We decided to go to Gems World Academy for year 2 and 5...
Not British Curriculum though


----------



## me..me..me

rsinner said:


> You are looking at the best schools in AD so obviously getting a seat will be challenging.
> I would take the assessment reports with a pinch of salt.
> 
> Anyways;
> 
> My son goes to Repton. We are quite happy, though we wish that the campus was much larger than what it is. We like the teaching style (and the "curriculum" they follow) but with a 5 year old there is only so much we expect of the teaching. Good choice of ECAs but they have limited the number of Repton ECAs (which are free) that a child can enroll into.


Thanks for the reply much appreciated. I understand that the best schools will always be tough but looking at a lot of the other schools there is a limited number of British/Aussie/European children in them. Not that this is the be all and end all but equally as a first school away from home I am concerned that we don't make it too much of a change.

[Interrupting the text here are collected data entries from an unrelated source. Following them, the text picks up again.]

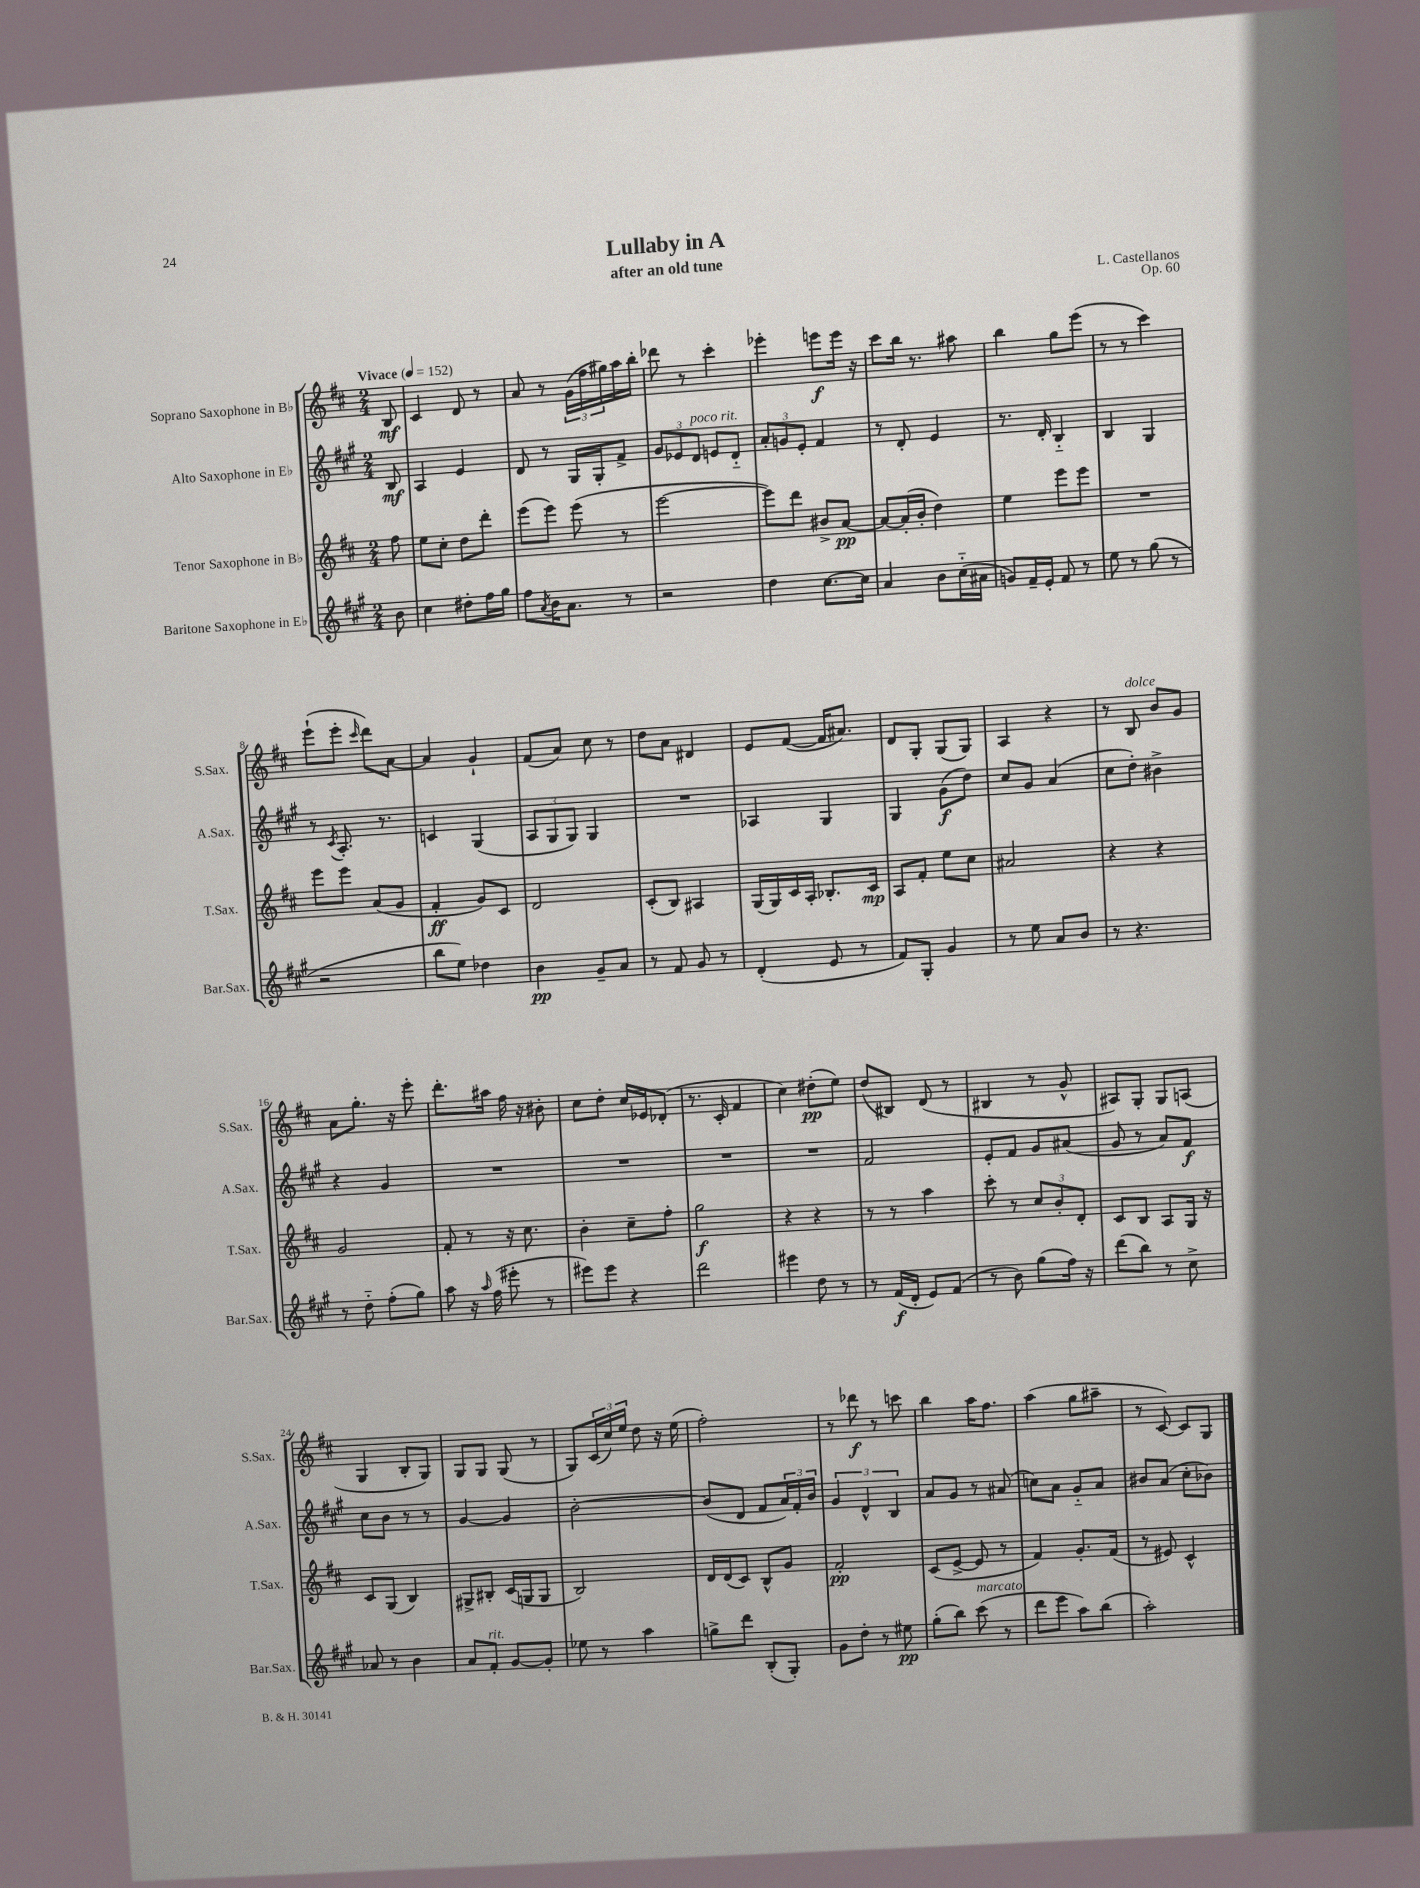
\header { title = "Lullaby in A" composer = "L. Castellanos" subtitle = "after an old tune" opus = "Op. 60" }
<<
\new StaffGroup <<
\new Staff = "s0" \with { instrumentName = "Soprano Saxophone in Bb" shortInstrumentName = "S.Sax." } {
    \clef treble \key d \major \numericTimeSignature \time 2/4 \partial 8 \tempo "Vivace" 4 = 152
    b8\mf |
    cis'4 d'8 r8 |
    a'8 r8 \tuplet 3/2 { g'16( fis''16 gis''16) } a''16 b''16-. |
    des'''8 r8 cis'''4-. |
    ees'''4-. e'''8\f e'''16 r16 |
    cis'''8 b''16 r8. ais''8 |
    b''4 g''8 e'''8( |
    r8 r8 cis'''4) |
    e'''8-!( e'''8-. \grace { cis'''16 } d'''8) a'8~ |
    a'4 g'4-! |
    fis'8( a'8) cis''8 r8 |
    d''8 a'8 dis'4 |
    e'8 fis'8~( fis'16 ais'8.) |
    d'8 g8-. g8( g8) |
    a4 r4 |
    r8 b8^\markup { \italic "dolce" } b'8 g'8 |
    a'8 g''8.-. r16 e'''8-. |
    d'''8.-. ais''16 fis''16 r16 bis'8-. |
    cis''8 d''8-. cis''16 ees'16 des'8-.( |
    r8. cis'16-. fis'4 |
    cis''4) dis''8-.\pp( e''8) |
    d''8( bis8) d'8( r8 |
    bis4 r8 g'8-^ |
    ais8) g8-. g8 a8( |
    g4 b8-. g8) |
    g8 g8 g8( r8 |
    g8) \tuplet 3/2 { cis'16( cis''16) e''16 } d''8 r16 e''16( |
    fis''2-.) |
    r8 des'''8\f r8 c'''8 |
    b''4 a''16 fis''8. |
    a''4( g''8 ais''8-- |
    r8 cis'8~) cis'8 g8 \bar "|." |
}
\new Staff = "s1" \with { instrumentName = "Alto Saxophone in Eb" shortInstrumentName = "A.Sax." } {
    \clef treble \key a \major \numericTimeSignature \time 2/4 \partial 8
    b8\mf |
    a4 e'4 |
    d'8 r8 gis16 gis16-. fis'8-> |
    \tuplet 3/2 { gis'8 ees'8 d'8^\markup { \italic "poco rit." } } e'8 d'8-_ |
    \tuplet 3/2 { a'8-. g'8 e'8-. } fis'4 |
    r8 d'8-. e'4 |
    r8. d'16-. b4-_ |
    b4 gis4 |
    r8 \acciaccatura { cis'8 } a8.-. r8. |
    c'4 gis4( |
    \tuplet 3/2 { a8 gis8 gis8) } gis4 |
    R2 |
    aes4 gis4 |
    gis4 gis'8\f( d''8) |
    cis''8 gis'8 a'4( |
    cis''8 d''8-.) bis'4-> |
    r4 gis'4 |
    R2 |
    R2 |
    R2 |
    R2 |
    fis'2 |
    e'8-. fis'8 gis'8 ais'8( |
    gis'8 r8 a'8) fis'8\f |
    cis''8 b'8 r8 r8 |
    gis'4~ gis'4 |
    b'2~-. |
    b'8( d'8 fis'8 \tuplet 3/2 { a'16) fis'16-. b'16 } |
    \tuplet 3/2 { gis'4 d'4-^ b4 } |
    a'8 gis'8 r8 ais'8( |
    c''8) a'8 gis'8-_ a'8 |
    bis'8 a'8( cis''8-. bes'8) \bar "|." |
}
\new Staff = "s2" \with { instrumentName = "Tenor Saxophone in Bb" shortInstrumentName = "T.Sax." } {
    \clef treble \key d \major \numericTimeSignature \time 2/4 \partial 8
    fis''8 |
    e''8 cis''8-. d''8 d'''8-. |
    e'''8( e'''8) e'''8( r8 |
    e'''2~ |
    e'''8) d'''8 bis'8-> a'8~\pp |
    a'8~ a'16-.( b'16-. d''4) |
    e''4 e'''8 e'''8 |
    R2 |
    e'''8 e'''8 a'8( g'8 |
    fis'4-.\ff g'8) cis'8 |
    d'2 |
    cis'8-.( b8) ais4 |
    g16( g16) cis'16 a16-. bes8.-. cis'16\mp |
    a8 fis'8-. e''8 cis''8 |
    ais'2 |
    r4 r4 |
    g'2 |
    fis'8-. r8 r16 cis''8. |
    b'4-. cis''8-- fis''8-. |
    g''2\f |
    r4 r4 |
    r8 r8 a''4 |
    cis'''8-. r8 \tuplet 3/2 { cis''8 b'8-. d'8-. } |
    cis'8 b8 a8 g16 r16 |
    cis'8 g8( b4) |
    gis8-> bis8-. cis'16( g16 g8 |
    b2) |
    d'16 d'16( cis'8) b8-^ g'8 |
    fis'2-.\pp |
    cis'8( e'8~-> e'8 r8 |
    fis'4) g'8.-. fis'16( |
    r8 eis'8) cis'4-^ \bar "|." |
}
\new Staff = "s3" \with { instrumentName = "Baritone Saxophone in Eb" shortInstrumentName = "Bar.Sax." } {
    \clef treble \key a \major \numericTimeSignature \time 2/4 \partial 8
    b'8 |
    cis''4 dis''8-. fis''16 gis''16 |
    fis''8 \acciaccatura { a'8 } b'16 a'8. r8 |
    r2 |
    d''4 cis''8.~ cis''16 |
    a'4 b'8 cis''16-_( ais'16 |
    g'8) fis'16-- e'16-. fis'8 r8 |
    e''8 r8 gis''8( r8 |
    r2 |
    b''8 e''8) des''4 |
    b'4\pp gis'8-- a'8 |
    r8 fis'8 gis'8 r8 |
    d'4-.( e'8 r8 |
    fis'8) gis8-. gis'4 |
    r8 e''8 a'8 b'8 |
    r8 r4. |
    r8 d''8-_ fis''8-.( gis''8) |
    a''8 r16 \grace { a''16 } fis''16( eis'''8-. r8 |
    eis'''8) eis'''8 r4 |
    d'''2 |
    eis'''4 d''8 r8 |
    r8 fis'16\f( d'16-. e'8) fis'8( |
    r8 b'8) gis''8( fis''16) r16 |
    d'''8( b''8) r8 cis''8-> |
    aes'8 r8 b'4 |
    a'8 fis'8-.^\markup { \italic "rit." } gis'8~ gis'8-. |
    ees''8 r8 a''4 |
    g''8-> d'''8 b8-.( gis8-.) |
    gis'8 d''8-. r8 eis''8\pp |
    gis''8-.( b''8) cis'''8^\markup { \italic "marcato" }( r8 |
    d'''8 e'''8 a''8) b''8( |
    a''2-.) \bar "|." |
}
>>
>>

I think they will find it easier in a school with a good mix but a good percentage of British maybe as well.
Do you know of any schools that are 'easier' to get in with a decent % of expat kids from Brit/European/Aussie backgrounds. 
Thanks for your help everyone. This thread is a good one.


----------



## me..me..me

Adlia2015 said:


> We decided to go to Gems World Academy for year 2 and 5...
> Not British Curriculum though


Thanks for that. Did you get them in for a January 16 start then? I'll give them a look up and a try as well. Good information. Is it International Baccalaureate?


----------



## Adlia2015

me..me..me said:


> Thanks for that. Did you get them in for a January 16 start then? I'll give them a look up and a try as well. Good information. Is it International Baccalaureate?


No we will start in November so they can go the next grade (from 1 to 2). They will not finish school this year in OZ.

Yes it is International Bacceleaurate.


----------



## SuzQ

We moved over last December from OZ. We were lucky and got the kids accepted to start at BISAD in the January term. I actually found though that most of the schools weren't really interested until we'd arrived. 

There IS movement so keep talking to the schools - make sure they know you LOVE their school!

Good luck.
Susie 😃


----------



## Stevesolar

Hi,
We found it difficult when speaking to schools in Abu Dhabi - as we only have 1 child.
My wife's colleagues were looking at the same time as us and had plenty of interest from the schools - difference being they had 3 kids!
Funny that - kerching noise coming from the cash registers!
Cheers
Steve


----------